We illustrate Unigram subword tokenization, by using the Unigram tokenization example from Hugging Face:
- Assume a text corpus of words with frequencies:
("hug", 10), ("pug", 5), ("pun", 12), ("bun", 4), ("hugs", 5)
- Assume that we initialize the vocabulary to be all the possible substrings (with their respective frequency):
("h", 15) ("u", 36) ("g", 20) ("hu", 15) ("ug", 20) ("p", 17) ("pu", 17) ("n", 16), ("un", 16) ("b", 4) ("bu", 4) ("s", 5) ("hug", 15) ("gs", 5) ("ugs", 5)
- The sum of all frequencies in the vocabulary is 210.
SubWord Tokenization
We first explain how to tokenize a word and calculate its corresponding “tokenization” probability. This will be used as part of the training process later, to train a Unigram subword tokenizer.

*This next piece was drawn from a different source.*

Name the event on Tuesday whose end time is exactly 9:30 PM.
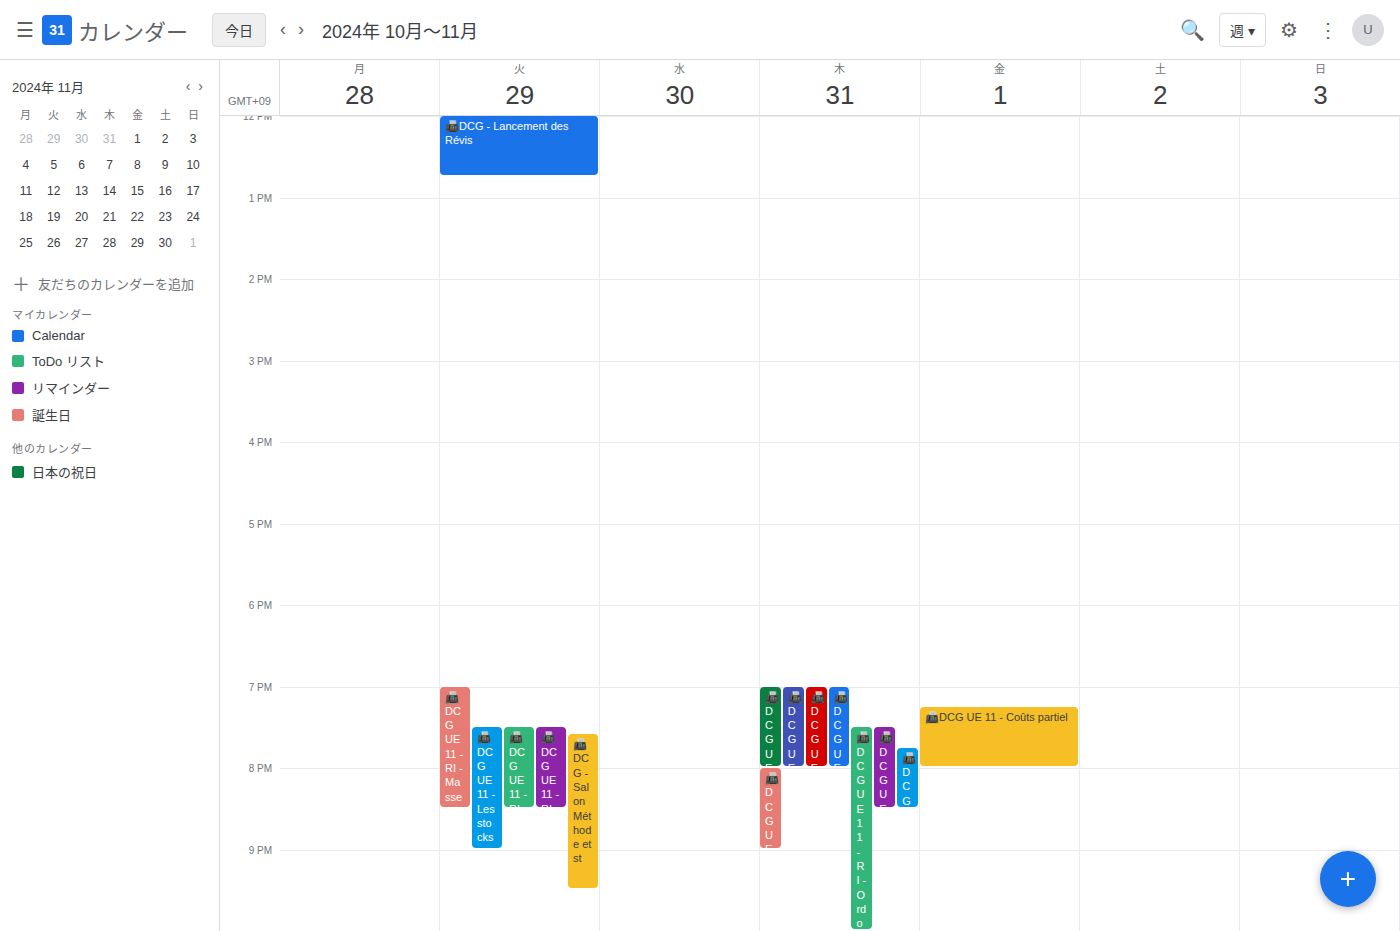
"📠DCG - Salon Méthode et st"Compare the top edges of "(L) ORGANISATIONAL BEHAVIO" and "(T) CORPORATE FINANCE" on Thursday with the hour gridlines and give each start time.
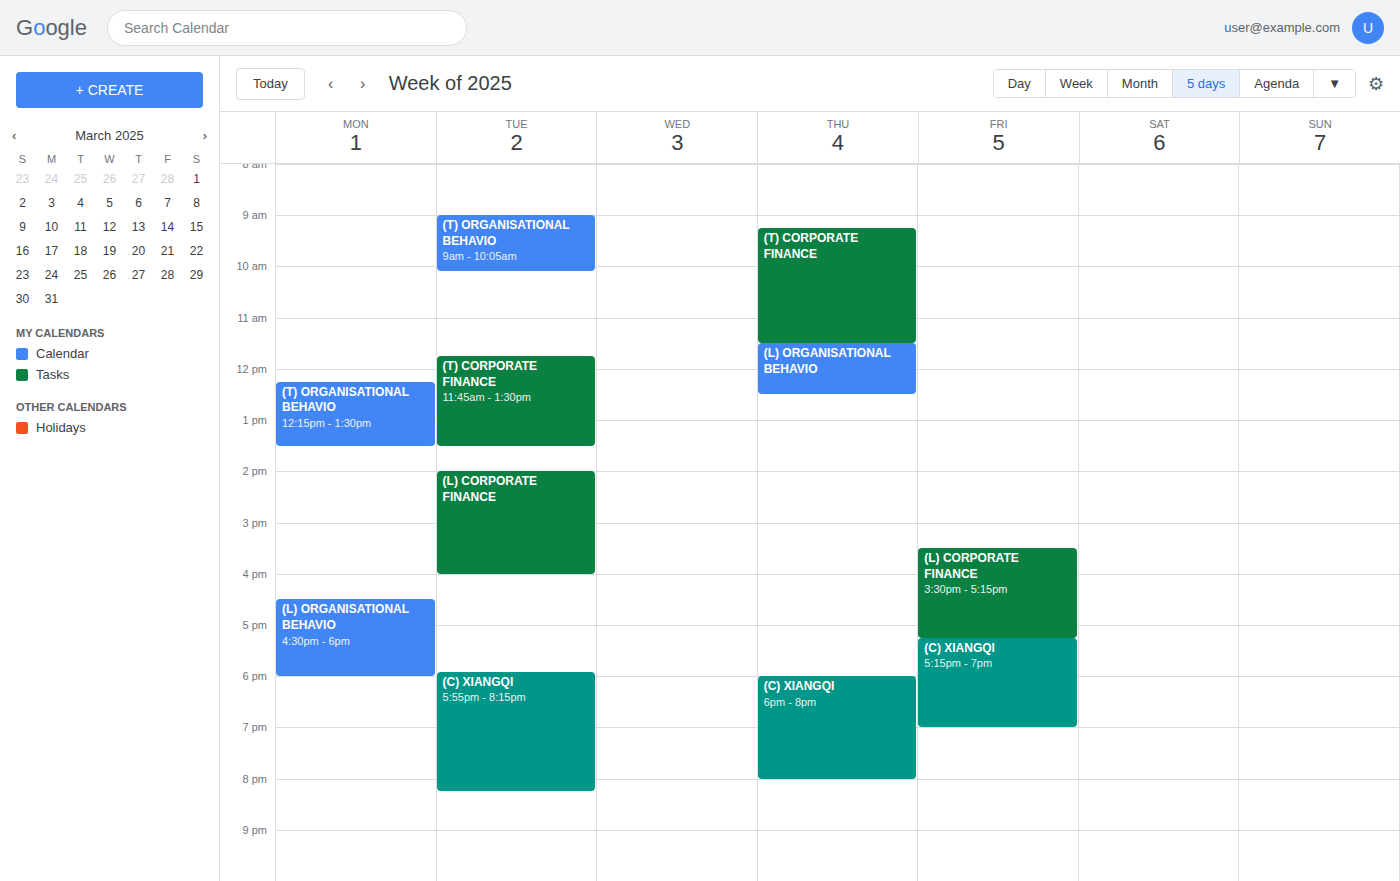
"(L) ORGANISATIONAL BEHAVIO": 11:30 AM, halfway between the 11 AM and 12 PM lines. "(T) CORPORATE FINANCE": 9:15 AM, neither: a quarter of the way from the 9 AM line to the 10 AM line.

To tokenize a word, we calculate the probabilities of all of its possible segmentations. E.g. to segment “pug”:
- $P([“p”, “u”, “g”]) = P(“p”) * P(“u”) * P(“g”) = \frac{17}{210} * \frac{36}{210} * \frac{20}{210} = 0.001321672$
- $P([“p”, “ug”]) = P(“p”) * P(“ug”) = \frac{17}{210} * \frac{20}{210} = 0.007709751$
- $P([“pu”, “g”]) = P(“pu”) * P(“g”) = \frac{17}{210} * \frac{20}{210} = 0.007709751$ We chose the segmentation with the highest probability as the tokenization of the word. So, “pug” would be tokenized as [“p”, “ug”] or [“pu”, “g”] with probability 0.007709751.
Training the Tokenizer
During each training iteration, we first tokenize each word in the corpus using the current vocabulary. Assume the same given corpus and initial vocabulary as above, we tokenize each word in the corpus ("hug", 10), ("pug", 5), ("pun", 12), ("bun", 4), ("hugs", 5)
)
and arrive at the following (one-best) tokenization/segmentation with (max) associated probabilities:
'hug': ['hug'] (score 0.071428)
'pug': ['pu', 'g'] (score 0.007710)
'pun': ['pu', 'n'] (score 0.006168)
'bun': ['bu', 'n'] (score 0.001451)
'hugs': ['hug', 's'] (score 0.001701)
In practice though, we calculate the log loss over all the plausible segmentations of all words in the corpus. Assume the training data consists of the words $x_1, \ldots, x_N$, and define $S(x_1)$ as the set of all possible tokenizations for a word $x_1$, then the overall loss of the corpus is: \(L = -\sum_{i=1}^{N} \text{log}(\sum_{x \in S(x_i)} p(x))\)
We can calculate how removing each item in the vocabulary would affect the overall corpus loss. We then choose to remove $p%$ (where $p$ is usually 10% or 20%) of the vocabulary items that will increase the loss the least.